Work request:
Arrange each line of the entries below as a Markdown table with two columns, "Index" for the row number and "Content" for the line, and skip blank lines. Leave the pictures out of the table.

Task inputs:

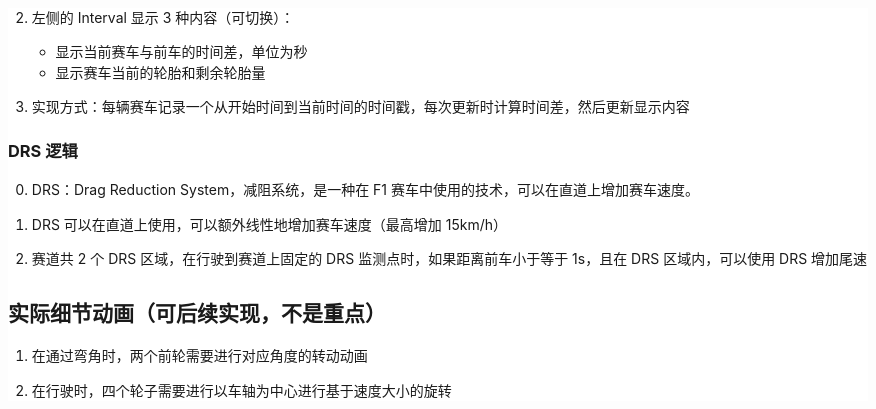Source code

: 2. 左侧的 Interval 显示 3 种内容（可切换）：

   - 显示当前赛车与前车的时间差，单位为秒
   - 显示赛车当前的轮胎和剩余轮胎量

3. 实现方式：每辆赛车记录一个从开始时间到当前时间的时间戳，每次更新时计算时间差，然后更新显示内容

### DRS 逻辑

0. DRS：Drag Reduction System，减阻系统，是一种在 F1 赛车中使用的技术，可以在直道上增加赛车速度。

1. DRS 可以在直道上使用，可以额外线性地增加赛车速度（最高增加 15km/h）

2. 赛道共 2 个 DRS 区域，在行驶到赛道上固定的 DRS 监测点时，如果距离前车小于等于 1s，且在 DRS 区域内，可以使用 DRS 增加尾速

## 实际细节动画（可后续实现，不是重点）

1. 在通过弯角时，两个前轮需要进行对应角度的转动动画

2. 在行驶时，四个轮子需要进行以车轴为中心进行基于速度大小的旋转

Finished task:
| Index | Content |
|---|---|
| 1 | Source code |
| 2 | : 2. 左侧的 Interval 显示 3 种内容（可切换）： |
| 3 |    - 显示当前赛车与前车的时间差，单位为秒 |
| 4 |    - 显示赛车当前的轮胎和剩余轮胎量 |
| 5 | 3. 实现方式：每辆赛车记录一个从开始时间到当前时间的时间戳，每次更新时计算时间差，然后更新显示内容 |
| 6 | ### DRS 逻辑 |
| 7 | 0. DRS：Drag Reduction System，减阻系统，是一种在 F1 赛车中使用的技术，可以在直道上增加赛车速度。 |
| 8 | 1. DRS 可以在直道上使用，可以额外线性地增加赛车速度（最高增加 15km/h） |
| 9 | 2. 赛道共 2 个 DRS 区域，在行驶到赛道上固定的 DRS 监测点时，如果距离前车小于等于 1s，且在 DRS 区域内，可以使用 DRS 增加尾速 |
| 10 | ## 实际细节动画（可后续实现，不是重点） |
| 11 | 1. 在通过弯角时，两个前轮需要进行对应角度的转动动画 |
| 12 | 2. 在行驶时，四个轮子需要进行以车轴为中心进行基于速度大小的旋转 |